*** Opening Supplied entries ***
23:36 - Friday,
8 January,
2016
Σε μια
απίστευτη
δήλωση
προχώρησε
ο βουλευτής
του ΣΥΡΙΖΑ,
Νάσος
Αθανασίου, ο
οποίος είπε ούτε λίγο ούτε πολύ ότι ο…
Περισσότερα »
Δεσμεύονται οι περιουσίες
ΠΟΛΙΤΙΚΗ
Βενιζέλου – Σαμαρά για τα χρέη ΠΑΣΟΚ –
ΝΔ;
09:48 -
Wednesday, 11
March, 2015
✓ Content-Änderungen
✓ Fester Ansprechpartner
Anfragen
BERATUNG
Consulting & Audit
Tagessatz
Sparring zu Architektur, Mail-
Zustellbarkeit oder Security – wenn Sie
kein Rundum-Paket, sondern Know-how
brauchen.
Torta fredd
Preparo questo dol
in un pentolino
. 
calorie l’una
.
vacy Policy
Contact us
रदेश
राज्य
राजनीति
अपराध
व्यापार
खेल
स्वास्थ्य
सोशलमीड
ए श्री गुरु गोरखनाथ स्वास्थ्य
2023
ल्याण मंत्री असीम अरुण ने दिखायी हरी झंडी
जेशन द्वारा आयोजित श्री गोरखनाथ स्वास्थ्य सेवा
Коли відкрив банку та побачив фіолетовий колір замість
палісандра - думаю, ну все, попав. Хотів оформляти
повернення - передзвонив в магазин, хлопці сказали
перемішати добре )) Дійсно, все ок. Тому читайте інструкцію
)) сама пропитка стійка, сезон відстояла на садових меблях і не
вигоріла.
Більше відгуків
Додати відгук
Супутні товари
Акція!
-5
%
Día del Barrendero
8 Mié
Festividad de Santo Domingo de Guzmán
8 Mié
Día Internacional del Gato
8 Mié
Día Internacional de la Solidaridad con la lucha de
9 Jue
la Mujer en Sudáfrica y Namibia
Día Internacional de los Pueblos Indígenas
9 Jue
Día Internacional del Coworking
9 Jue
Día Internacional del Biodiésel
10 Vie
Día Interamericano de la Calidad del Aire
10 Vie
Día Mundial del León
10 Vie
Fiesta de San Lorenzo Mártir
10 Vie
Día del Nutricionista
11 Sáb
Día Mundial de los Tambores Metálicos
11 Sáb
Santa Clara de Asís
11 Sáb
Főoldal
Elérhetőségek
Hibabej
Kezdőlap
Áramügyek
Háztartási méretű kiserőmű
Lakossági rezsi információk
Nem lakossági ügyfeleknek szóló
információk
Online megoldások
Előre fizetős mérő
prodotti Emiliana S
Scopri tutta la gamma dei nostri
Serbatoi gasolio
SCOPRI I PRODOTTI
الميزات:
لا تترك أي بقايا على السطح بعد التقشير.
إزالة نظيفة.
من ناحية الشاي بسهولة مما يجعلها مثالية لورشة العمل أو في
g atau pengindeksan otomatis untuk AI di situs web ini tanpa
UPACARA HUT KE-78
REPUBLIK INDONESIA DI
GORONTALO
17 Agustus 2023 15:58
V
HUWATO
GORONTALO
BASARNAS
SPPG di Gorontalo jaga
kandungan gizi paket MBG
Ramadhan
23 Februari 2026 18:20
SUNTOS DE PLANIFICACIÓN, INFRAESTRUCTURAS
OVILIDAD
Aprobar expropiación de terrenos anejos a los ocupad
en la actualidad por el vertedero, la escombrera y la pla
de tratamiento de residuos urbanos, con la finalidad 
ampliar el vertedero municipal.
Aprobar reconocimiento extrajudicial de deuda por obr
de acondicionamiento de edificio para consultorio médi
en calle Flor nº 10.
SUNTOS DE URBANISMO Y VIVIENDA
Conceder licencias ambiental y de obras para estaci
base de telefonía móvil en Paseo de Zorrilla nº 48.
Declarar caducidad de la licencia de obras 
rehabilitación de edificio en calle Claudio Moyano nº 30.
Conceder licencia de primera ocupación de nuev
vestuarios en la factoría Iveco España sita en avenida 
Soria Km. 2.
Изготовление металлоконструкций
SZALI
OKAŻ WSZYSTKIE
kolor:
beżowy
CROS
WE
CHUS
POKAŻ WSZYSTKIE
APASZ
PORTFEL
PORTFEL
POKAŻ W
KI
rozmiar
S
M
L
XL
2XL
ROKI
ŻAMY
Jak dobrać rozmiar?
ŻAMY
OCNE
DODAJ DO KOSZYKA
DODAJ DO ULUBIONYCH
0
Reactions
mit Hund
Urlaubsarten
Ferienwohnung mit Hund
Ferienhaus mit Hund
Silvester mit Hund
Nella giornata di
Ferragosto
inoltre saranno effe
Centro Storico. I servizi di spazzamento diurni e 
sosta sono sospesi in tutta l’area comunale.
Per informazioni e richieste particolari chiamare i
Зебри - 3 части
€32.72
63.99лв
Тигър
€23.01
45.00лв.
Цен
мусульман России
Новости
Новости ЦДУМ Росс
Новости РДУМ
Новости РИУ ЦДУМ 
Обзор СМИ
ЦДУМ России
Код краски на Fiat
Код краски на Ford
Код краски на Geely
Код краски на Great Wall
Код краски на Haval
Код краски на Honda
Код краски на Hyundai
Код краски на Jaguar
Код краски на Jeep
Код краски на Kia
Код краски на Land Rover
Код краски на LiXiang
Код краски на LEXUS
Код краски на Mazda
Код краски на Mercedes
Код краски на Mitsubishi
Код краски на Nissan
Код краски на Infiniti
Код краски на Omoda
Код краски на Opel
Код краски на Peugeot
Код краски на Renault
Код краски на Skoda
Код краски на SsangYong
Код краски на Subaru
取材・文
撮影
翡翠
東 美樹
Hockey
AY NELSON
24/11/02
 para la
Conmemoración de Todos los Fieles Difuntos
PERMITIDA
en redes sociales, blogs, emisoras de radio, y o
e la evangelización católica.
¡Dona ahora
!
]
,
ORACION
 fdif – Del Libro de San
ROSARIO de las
*** Closing Supplied entries ***
Convert the text of every record above into a JSON list of strings, with one string per line and blank lines omitted.

[
  "23:36 - Friday,",
  "8 January,",
  "2016",
  "Σε μια",
  "απίστευτη",
  "δήλωση",
  "προχώρησε",
  "ο βουλευτής",
  "του ΣΥΡΙΖΑ,",
  "Νάσος",
  "Αθανασίου, ο",
  "οποίος είπε ούτε λίγο ούτε πολύ ότι ο…",
  "Περισσότερα »",
  "Δεσμεύονται οι περιουσίες",
  "ΠΟΛΙΤΙΚΗ",
  "Βενιζέλου – Σαμαρά για τα χρέη ΠΑΣΟΚ –",
  "ΝΔ;",
  "09:48 -",
  "Wednesday, 11",
  "March, 2015",
  "✓ Content-Änderungen",
  "✓ Fester Ansprechpartner",
  "Anfragen",
  "BERATUNG",
  "Consulting & Audit",
  "Tagessatz",
  "Sparring zu Architektur, Mail-",
  "Zustellbarkeit oder Security – wenn Sie",
  "kein Rundum-Paket, sondern Know-how",
  "brauchen.",
  "Torta fredd",
  "Preparo questo dol",
  "in un pentolino",
  ". ",
  "calorie l’una",
  ".",
  "vacy Policy",
  "Contact us",
  "रदेश",
  "राज्य",
  "राजनीति",
  "अपराध",
  "व्यापार",
  "खेल",
  "स्वास्थ्य",
  "सोशलमीड",
  "ए श्री गुरु गोरखनाथ स्वास्थ्य",
  "2023",
  "ल्याण मंत्री असीम अरुण ने दिखायी हरी झंडी",
  "जेशन द्वारा आयोजित श्री गोरखनाथ स्वास्थ्य सेवा",
  "Коли відкрив банку та побачив фіолетовий колір замість",
  "палісандра - думаю, ну все, попав. Хотів оформляти",
  "повернення - передзвонив в магазин, хлопці сказали",
  "перемішати добре )) Дійсно, все ок. Тому читайте інструкцію",
  ")) сама пропитка стійка, сезон відстояла на садових меблях і не",
  "вигоріла.",
  "Більше відгуків",
  "Додати відгук",
  "Супутні товари",
  "Акція!",
  "-5",
  "%",
  "Día del Barrendero",
  "8 Mié",
  "Festividad de Santo Domingo de Guzmán",
  "8 Mié",
  "Día Internacional del Gato",
  "8 Mié",
  "Día Internacional de la Solidaridad con la lucha de",
  "9 Jue",
  "la Mujer en Sudáfrica y Namibia",
  "Día Internacional de los Pueblos Indígenas",
  "9 Jue",
  "Día Internacional del Coworking",
  "9 Jue",
  "Día Internacional del Biodiésel",
  "10 Vie",
  "Día Interamericano de la Calidad del Aire",
  "10 Vie",
  "Día Mundial del León",
  "10 Vie",
  "Fiesta de San Lorenzo Mártir",
  "10 Vie",
  "Día del Nutricionista",
  "11 Sáb",
  "Día Mundial de los Tambores Metálicos",
  "11 Sáb",
  "Santa Clara de Asís",
  "11 Sáb",
  "Főoldal",
  "Elérhetőségek",
  "Hibabej",
  "Kezdőlap",
  "Áramügyek",
  "Háztartási méretű kiserőmű",
  "Lakossági rezsi információk",
  "Nem lakossági ügyfeleknek szóló",
  "információk",
  "Online megoldások",
  "Előre fizetős mérő",
  "prodotti Emiliana S",
  "Scopri tutta la gamma dei nostri",
  "Serbatoi gasolio",
  "SCOPRI I PRODOTTI",
  "الميزات:",
  "لا تترك أي بقايا على السطح بعد التقشير.",
  "إزالة نظيفة.",
  "من ناحية الشاي بسهولة مما يجعلها مثالية لورشة العمل أو في",
  "g atau pengindeksan otomatis untuk AI di situs web ini tanpa",
  "UPACARA HUT KE-78",
  "REPUBLIK INDONESIA DI",
  "GORONTALO",
  "17 Agustus 2023 15:58",
  "V",
  "HUWATO",
  "GORONTALO",
  "BASARNAS",
  "SPPG di Gorontalo jaga",
  "kandungan gizi paket MBG",
  "Ramadhan",
  "23 Februari 2026 18:20",
  "SUNTOS DE PLANIFICACIÓN, INFRAESTRUCTURAS",
  "OVILIDAD",
  "Aprobar expropiación de terrenos anejos a los ocupad",
  "en la actualidad por el vertedero, la escombrera y la pla",
  "de tratamiento de residuos urbanos, con la finalidad ",
  "ampliar el vertedero municipal.",
  "Aprobar reconocimiento extrajudicial de deuda por obr",
  "de acondicionamiento de edificio para consultorio médi",
  "en calle Flor nº 10.",
  "SUNTOS DE URBANISMO Y VIVIENDA",
  "Conceder licencias ambiental y de obras para estaci",
  "base de telefonía móvil en Paseo de Zorrilla nº 48.",
  "Declarar caducidad de la licencia de obras ",
  "rehabilitación de edificio en calle Claudio Moyano nº 30.",
  "Conceder licencia de primera ocupación de nuev",
  "vestuarios en la factoría Iveco España sita en avenida ",
  "Soria Km. 2.",
  "Изготовление металлоконструкций",
  "SZALI",
  "OKAŻ WSZYSTKIE",
  "kolor:",
  "beżowy",
  "CROS",
  "WE",
  "CHUS",
  "POKAŻ WSZYSTKIE",
  "APASZ",
  "PORTFEL",
  "PORTFEL",
  "POKAŻ W",
  "KI",
  "rozmiar",
  "S",
  "M",
  "L",
  "XL",
  "2XL",
  "ROKI",
  "ŻAMY",
  "Jak dobrać rozmiar?",
  "ŻAMY",
  "OCNE",
  "DODAJ DO KOSZYKA",
  "DODAJ DO ULUBIONYCH",
  "0",
  "Reactions",
  "mit Hund",
  "Urlaubsarten",
  "Ferienwohnung mit Hund",
  "Ferienhaus mit Hund",
  "Silvester mit Hund",
  "Nella giornata di",
  "Ferragosto",
  "inoltre saranno effe",
  "Centro Storico. I servizi di spazzamento diurni e ",
  "sosta sono sospesi in tutta l’area comunale.",
  "Per informazioni e richieste particolari chiamare i",
  "Зебри - 3 части",
  "€32.72",
  "63.99лв",
  "Тигър",
  "€23.01",
  "45.00лв.",
  "Цен",
  "мусульман России",
  "Новости",
  "Новости ЦДУМ Росс",
  "Новости РДУМ",
  "Новости РИУ ЦДУМ ",
  "Обзор СМИ",
  "ЦДУМ России",
  "Код краски на Fiat",
  "Код краски на Ford",
  "Код краски на Geely",
  "Код краски на Great Wall",
  "Код краски на Haval",
  "Код краски на Honda",
  "Код краски на Hyundai",
  "Код краски на Jaguar",
  "Код краски на Jeep",
  "Код краски на Kia",
  "Код краски на Land Rover",
  "Код краски на LiXiang",
  "Код краски на LEXUS",
  "Код краски на Mazda",
  "Код краски на Mercedes",
  "Код краски на Mitsubishi",
  "Код краски на Nissan",
  "Код краски на Infiniti",
  "Код краски на Omoda",
  "Код краски на Opel",
  "Код краски на Peugeot",
  "Код краски на Renault",
  "Код краски на Skoda",
  "Код краски на SsangYong",
  "Код краски на Subaru",
  "取材・文",
  "撮影",
  "翡翠",
  "東 美樹",
  "Hockey",
  "AY NELSON",
  "24/11/02",
  " para la",
  "Conmemoración de Todos los Fieles Difuntos",
  "PERMITIDA",
  "en redes sociales, blogs, emisoras de radio, y o",
  "e la evangelización católica.",
  "¡Dona ahora",
  "!",
  "]",
  ",",
  "ORACION",
  " fdif – Del Libro de San",
  "ROSARIO de las"
]